Figure 5. Heterogeneity of mechanically gated currents in sensory neurites

A, current–voltage relations for the mechanically activated current evoked by stimulating the cell soma or neurite immediately adjacent to the soma. In the case of cells with an RA current (n = 13), a linear fit of the data indicated that the current reverses at around +80 mV. Note both RA type 1 and type 2 cells were included in this analysis and no difference was seen in their I–V relation. B, in contrast, for data obtained from cells with an SA response (n = 8), a linear fit indicated reversal at or slightly positive to 0 mV. C, replacement of sodium ions in the extracellular solution by the non-permeant cation NMDG⁺ completely blocked the RA current (n = 10) measured at −60 mV. No significant effect of NMDG⁺ ions was observed on the SA current (n = 3).

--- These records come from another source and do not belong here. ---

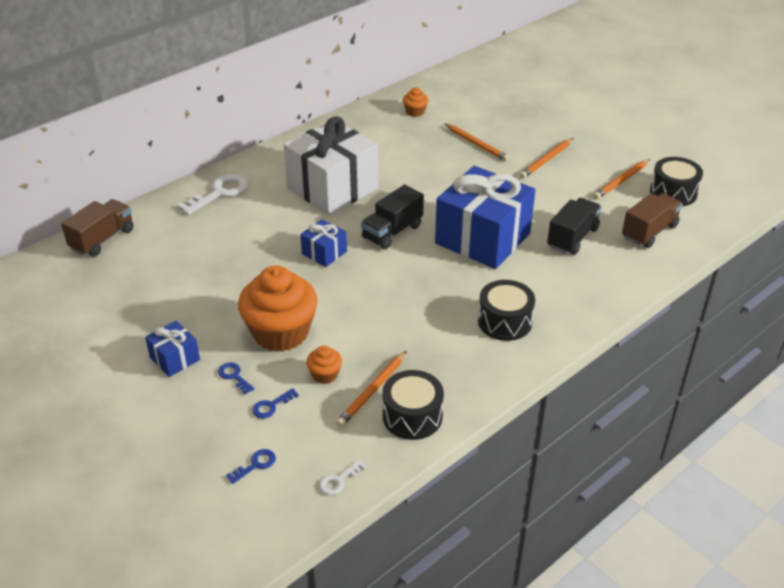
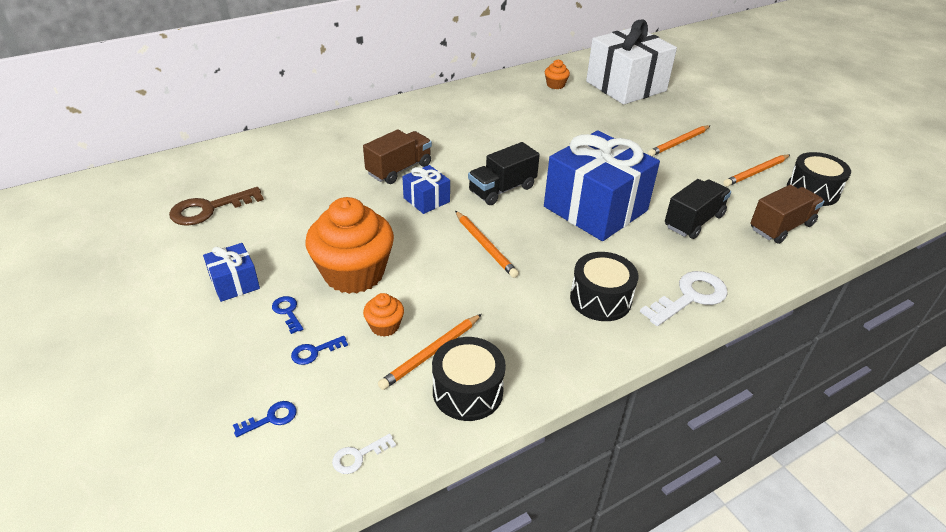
camera: 10 degrees right, 0 degrees up
(102, 239) = (217, 158): brown truck -> brown truck (399, 169)
(118, 292) = (209, 209): none -> brown key
(219, 193) = (344, 132): white key -> white key (690, 297)
(332, 188) = (454, 141): white gift -> white gift (626, 86)
(476, 144) = (609, 120): orange pencil -> orange pencil (485, 246)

Figure 6. Differential pharmacological sensitivity of SA and RA currents in sensory neurites

A, cells with an RA current were incubated with 10 μm ruthenium red (n = 3) or 100 μm benzamil (n = 6) and the current amplitude measured before, during and after drug application. No significant effect of ruthenium red on the current amplitude was noted. B, the kinetic parameters of the RA current was also monitored during drug application and a significant increase in the latency for current activation was found in the presence of benzamil but not ruthenium red. C, in contrast to the RA current the mean amplitude of the SA current could be partially blocked by 10 μm ruthenium red (n = 5); 100 μm benzamil again had no significant effect on the current (n = 4). D, benzamil but not ruthenium red caused a significant and reversible increase in the latency for SA current activation. E, mechanically gated currents were measured in the continued presence of 100 μm benazamil. The amplitude of SA (n = 9) and RA (n = 9) currents were not significantly affected by the presence of benzamil. F, the latency for current activation was dramatically changed in the presence of benzamil with latency increasing more than 5-fold in the case of RA cells (*P < 0,05 unpaired t test).

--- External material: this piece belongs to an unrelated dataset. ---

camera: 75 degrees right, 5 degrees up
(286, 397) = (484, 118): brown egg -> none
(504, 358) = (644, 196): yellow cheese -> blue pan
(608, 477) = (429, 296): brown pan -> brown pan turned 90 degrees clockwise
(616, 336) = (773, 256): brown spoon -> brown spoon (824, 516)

Figure 7. Sample traces illustrating reversible blockade of the mechanosensitive current by gadolinium and presence of RA and SA currents in single cells

A, sample traces before, during and after incubation of the cell with gadolinium (10 μm). Note that the current is completely and reversible blocked by gadolimium. B, example traces recorded by stimulating the neuritic tree of a single sensory neurone at two locations. In rare cases, such as illustrated, an SA or RA current were evoked at the two locations.